By Barbara Moreno
The staff of the San Diego Convention Center will be starting the new year with new safety and security tactics, following recent training from two top experts in the conventions, meetings, and venue industry.
Mark Herrera, Director of Education for the International Association of Venue Managers (IAVM), and Paul Villotti, Director of Life Safety for Henderson Engineers, provided two days of training to nearly 300 staff members and outside partners, including labor leaders, event security companies, and representatives of the San Diego International Airport and San Diego Theaters.
The trainings, held on December 14 and 15, 2017, is part of the San Diego Convention Center’s commitment to providing a safe environment to the nearly 900,000 attendees who visit the venue each year.
“Hosting events like this is important because it raises awareness levels among all staff including members of the team who may or may not have anything with ‘security’ in their job title,” said Josh Layne, Director of Public Security and Technology. “Training our housekeepers, grounds workers, engineers and concierge personnel works as a force multiplier. When all staff are actively thinking about security and know how to recognize when something just doesn’t seem right, it means that there are 100 additional sets of eyes looking for potential threats.”
The two days of training are part of the San Diego Convention Center’s commitment to working as partners with IAVM in a coordinated approach to protecting customers, guests, staff, and stakeholders within the convention and meetings industry.
The convention center’s leadership team, led by President & CEO Clifford “Rip” Rippetoe, CFE, and Executive Vice President and General Manager Karen Totaro, CFE, as well as its Board of Directors are working with the IAVM Industry Security Council.
“As a past Chairman of the Board for IAVM, I am completely immersed in ensuring our team is exposed to all the educational opportunities the IAVM offers,” said Totaro. “I have had the pleasure of participating in this expanded security training several times and worked with Mark Herrera and Josh Layne to make it a reality here in San Diego for our team and other community teams alike.”
Layne sits on IAVM’s Safety and Security Committee to help develop risk mitigation guidelines and share best practices within the industry to improve safety nationwide.
“A great venue such as the San Diego Convention Center ensures that venue and security staff have regular training and also regularly test knowledge, skills and reactions in a variety of different situations,” he said. “Training, in particularly reality-based training, inoculates everyone to conditions that provide the tools and resources to better plan, prepare and recover to any condition.”

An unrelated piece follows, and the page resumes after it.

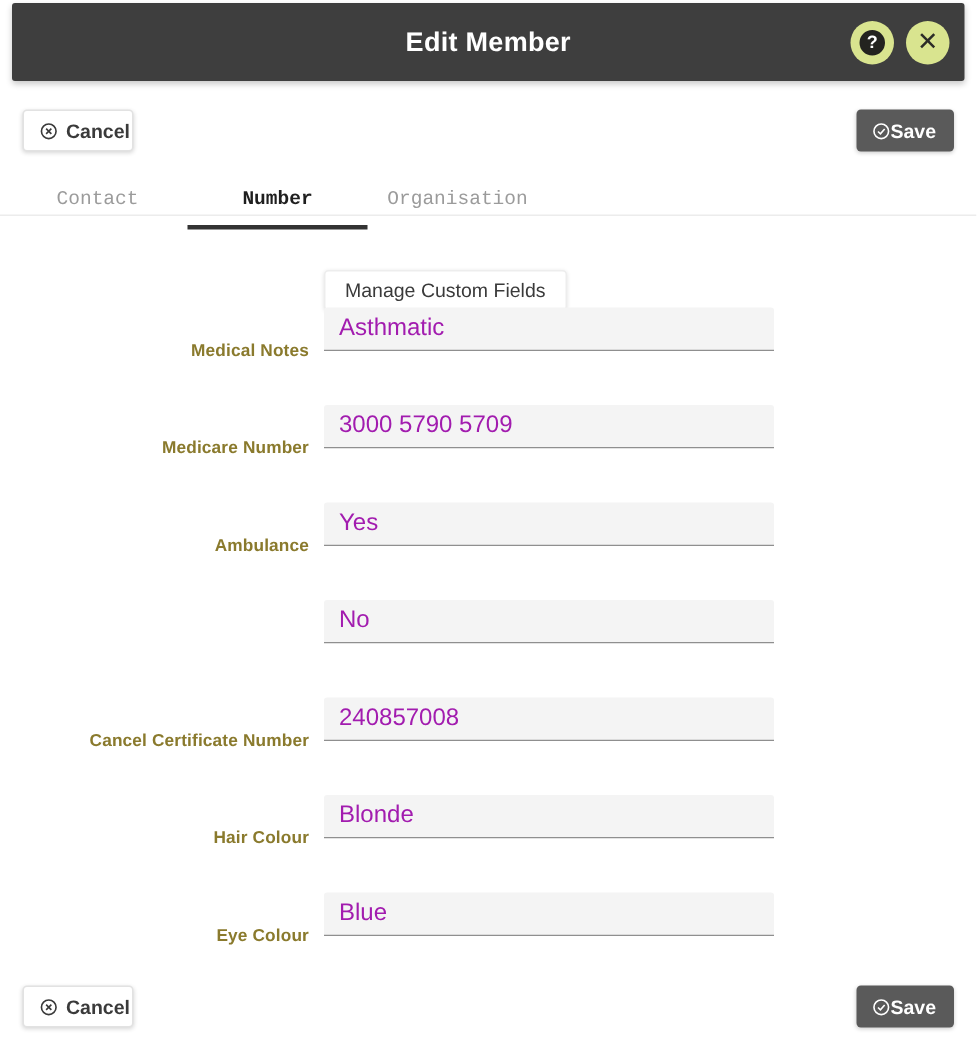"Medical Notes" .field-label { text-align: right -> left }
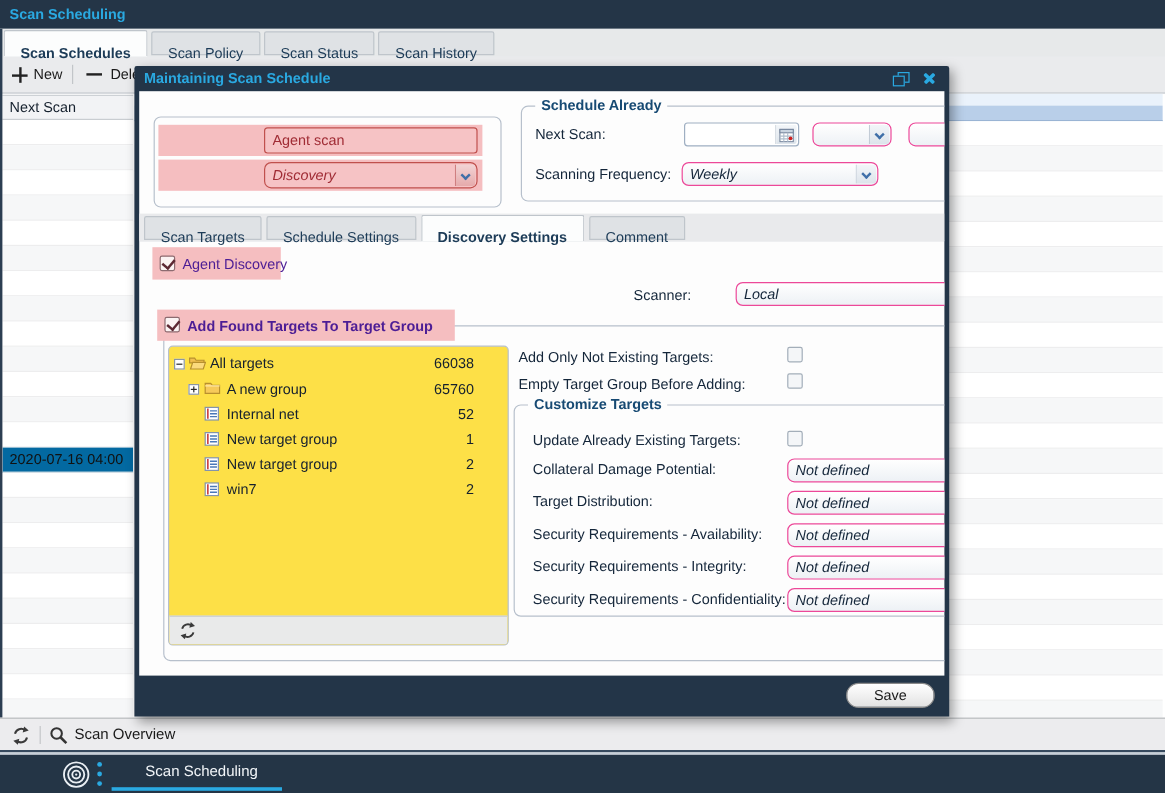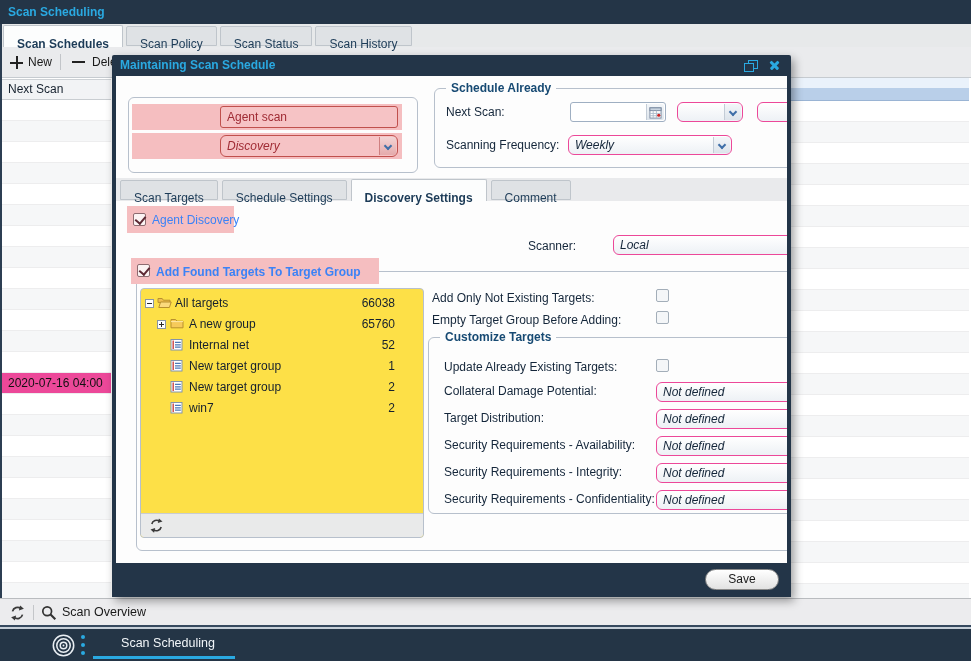"Agent Discovery" .red-text { color: #3b82f6 -> #4c1d95 }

Herrera added that the San Diego Convention Center is part of an overall $283 billion industry, servicing millions of people who attend meetings, conventions and exhibitions across the country.
Rippetoe said that this training is just the beginning of a more holistic approach to security training, reiterating that every member of the team is critical to security.
“It is my goal that we take a lead role and a collective responsibility when it comes to mitigating risks and assessing threats,” he said. “We already have a strong collaborative relationship with our partners at the San Diego Police Department, Port of San Diego Harbor Police Department and the FBI. Our actions can help make critical infrastructures in and around the San Diego Convention Center that much safer.”
Barbara Moreno is executive director of communications for the San Diego Convention Center Corporation.